As some key supporters of former President Donald Trump utilize his fanbase in the QAnon conspiracy theory movement, others are puzzled as to why he continues to embrace the theory.
According to the Southern Poverty Law Center, QAnon is “the umbrella term for a sprawling spiderweb of right-wing internet conspiracy theories with antisemitic and anti-LGBTQ elements.” Those who adhere to “Q” also claim “the world is run by a secret cabal of pedophiles who worship Satan and are plotting against President Trump.”
NBC News reporter Ben Collins has been chronicling the conspiracy theory for years.
“The QAnon conspiracy theory was built around Q, an anonymous account that posts periodically on 8kun [online message boards], often with vague or symbolic language that is then interpreted by followers,” he explained in a recent article about Trump promoting QAnon accounts on his Truth Social platform. Collins noted that “none of the [Q] posts’ concrete predictions have come to fruition.”
Rolling Stone reported Tuesday that Republican politician Devin Nunes, who serves as CEO of Truth Social appears to “intentionally court QAnon figures and followers in order to build out the user base of Trump’s personal social media platform.”
A NewsGuard report from August found that Truth Social actively promotes QAnon.
Other Trump supporters are not as willing to embrace the conspiracy, Rolling Stone said.
“F*** if I know,” one Trump ally said when asked about Trump’s support of Q. Rolling Stone said others indicated the former president is “a Boomer internet troll who just loves to be liked,” and that he simply likes that the QAnon adherents view him as a “supposed god-emperor.”
“To be fair, he says that they’re some of his biggest fans, which, you know, is his thing,” said an unnamed source. This source, which Rolling Stone describes as a person close to Trump, said that the real estate mogul thinks the Q memes are funny and that the media’s reaction to his Q promotion is funny as well.
A Rolling Stone source identified as a former White House official said that Trump would say during his term in office that Q followers had “the right idea” and inferred that the conspiracy wasn’t that far-fetched. He also promoted QAnon tweets before he was blocked from Twitter.
An article in The Atlantic this week also posited that Trump is leaning on QAnon because he is “stuck,” as he continues to gives signs of support to QAnon adherents, according to Rolling Stone.

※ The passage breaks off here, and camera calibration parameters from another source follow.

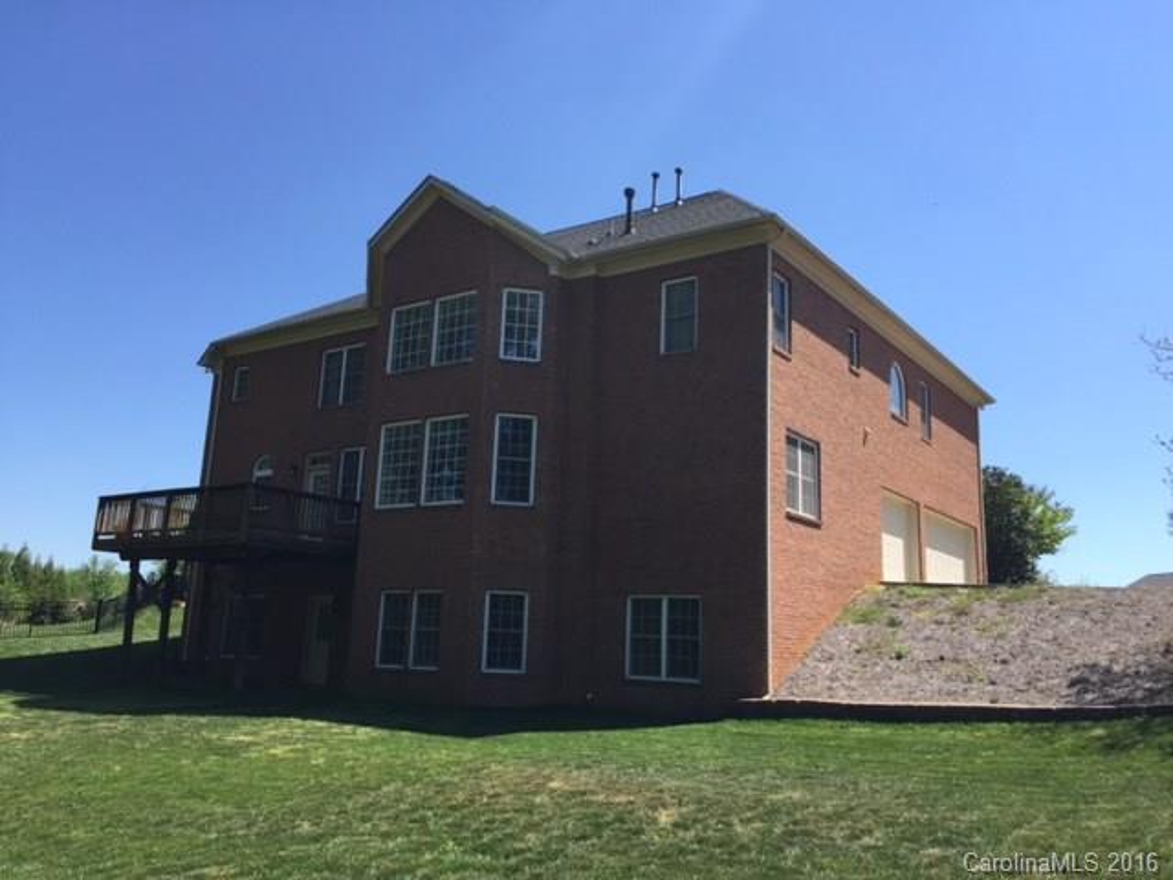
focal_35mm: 29
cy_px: 440
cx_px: 586
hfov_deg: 61.7
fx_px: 983
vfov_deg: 48.2
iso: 32
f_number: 2.2
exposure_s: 1/1099
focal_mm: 4.15
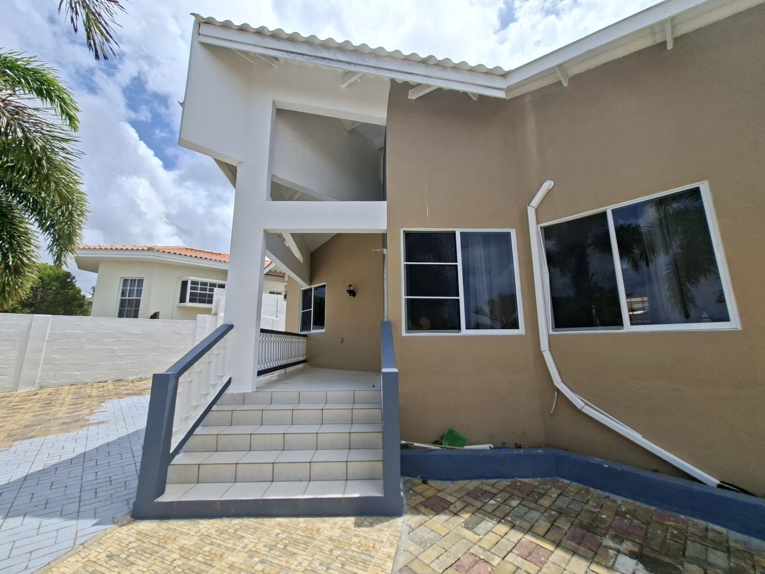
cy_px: 287
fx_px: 287
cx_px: 382
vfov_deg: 89.9
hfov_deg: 106.2
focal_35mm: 13
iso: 40
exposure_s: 1/1905
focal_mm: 1.74
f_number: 2.2
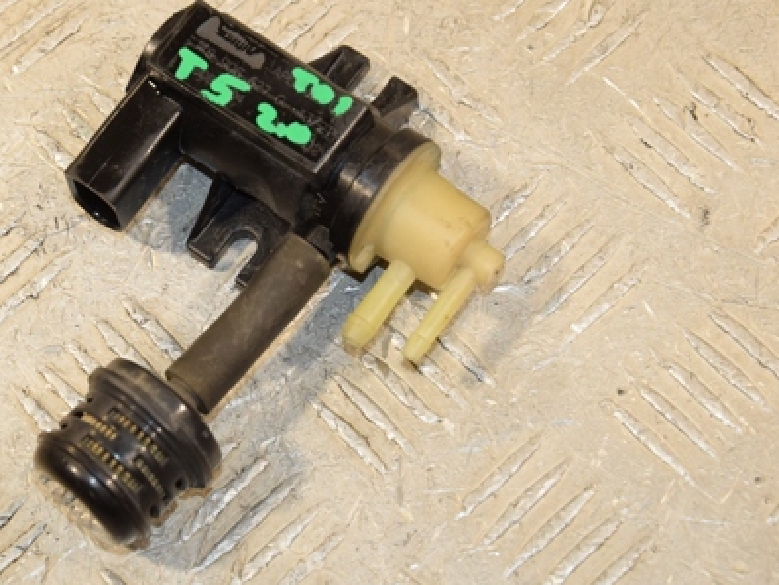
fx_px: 2723
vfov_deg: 12.2
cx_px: 293
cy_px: 195
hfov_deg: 16.3
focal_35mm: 121
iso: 800
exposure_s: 1/200
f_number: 7.1
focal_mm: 52
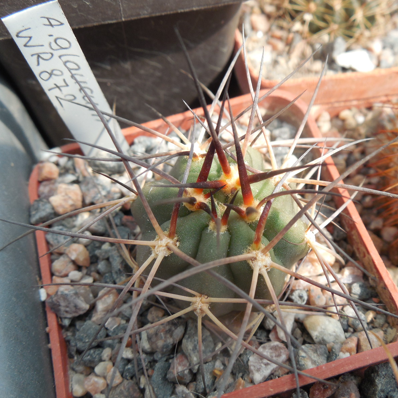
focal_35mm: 37
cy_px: 200
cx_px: 235
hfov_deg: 44.7
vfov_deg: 44.9
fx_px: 481
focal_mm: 5.6
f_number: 3.6
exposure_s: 1/250
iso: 125
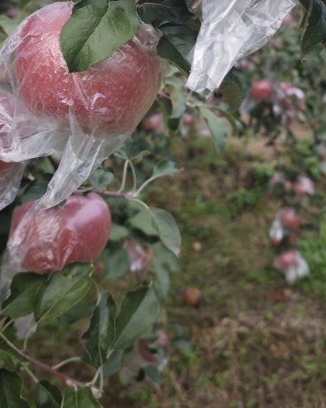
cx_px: 166
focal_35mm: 54
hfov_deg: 28.1
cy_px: 63
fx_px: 651
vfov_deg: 33.4
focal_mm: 6.55
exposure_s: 1/185
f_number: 1.6
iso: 50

“The latest came during the final minutes of Trump’s rally in Youngstown, Ohio, last Saturday, when ‘Mirrors,’ a song by composer Will Van De Crommert that has become popular in the QAnon community, was played as the former president delivered a diatribe about how America is going to hell under President Joe Biden,” the outlet reported.
Trump held up an index finger to the sky as the song played, which some think might be a sign to Q followers. His appearance at the rally was also in support of J.R. Majewski, “an Ohio House candidate with deep ties to the QAnon movement.”
A Rolling Stone source “intimately familiar with this matter,” said Trump claimed this summer that the QAnon believers are just misunderstood. This echoes his “go home, we love you,” speech to a crowd that included QAnon followers at the Jan. 6, 2021 Capitol riot now under investigation by the House select committee.